[Given records]
=======

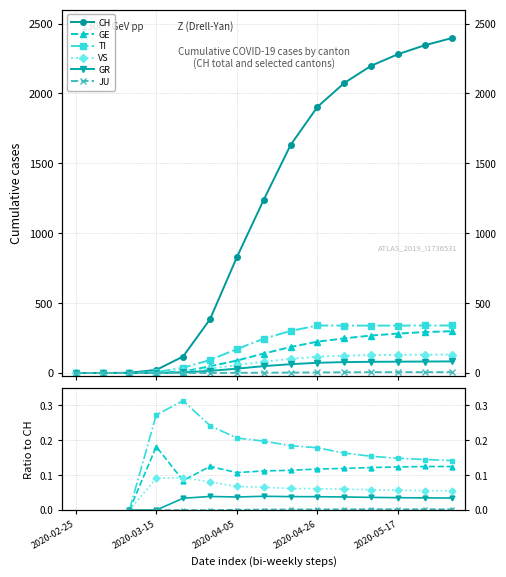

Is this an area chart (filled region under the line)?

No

=======

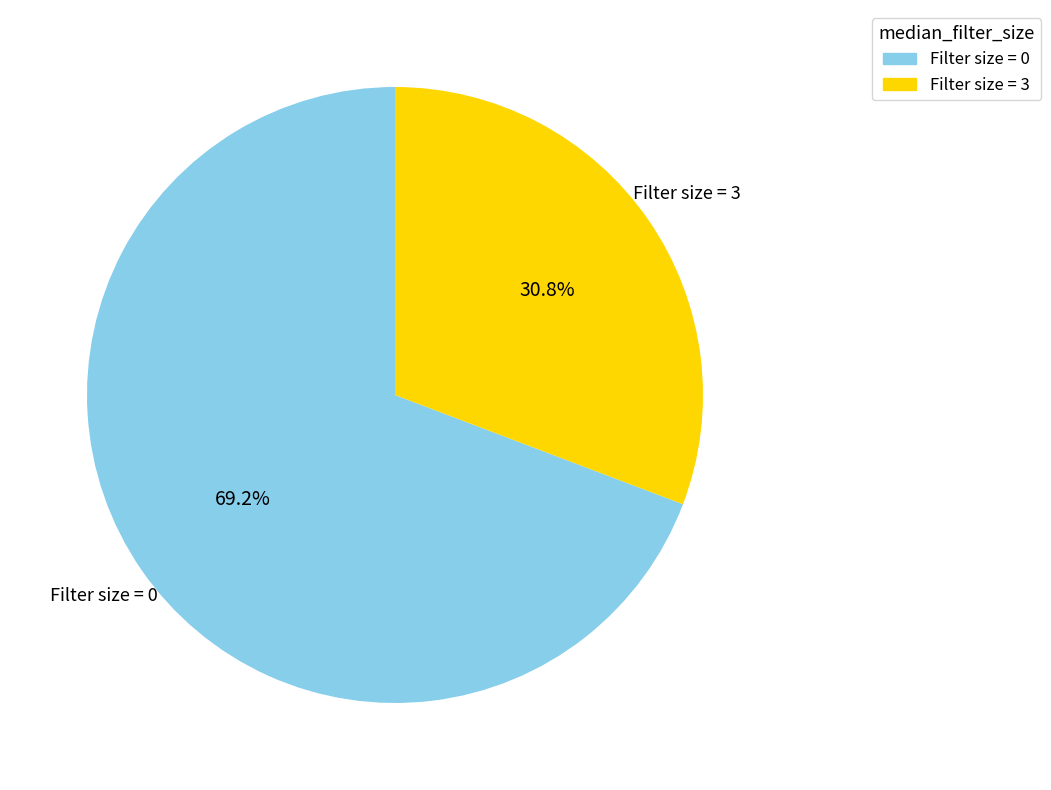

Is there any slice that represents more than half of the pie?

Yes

=======

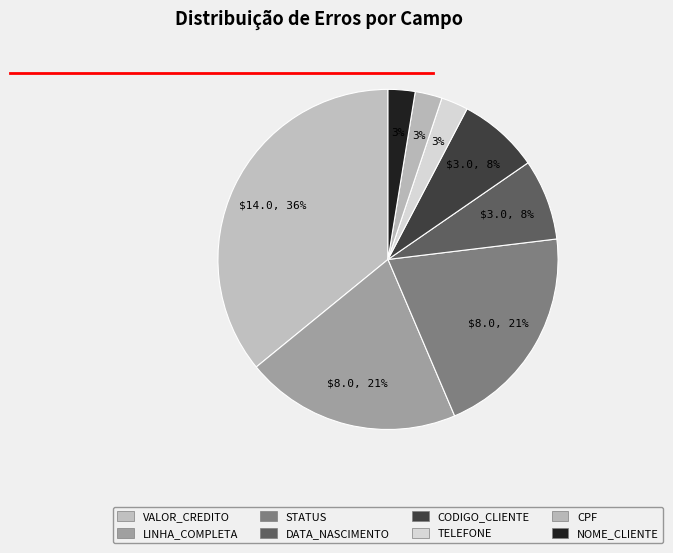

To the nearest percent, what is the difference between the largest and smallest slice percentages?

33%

=======

[Work to complete]
Tally how many lines in the listing above contain the string "slice", and reply with that number alone.

[Answer to this task]
2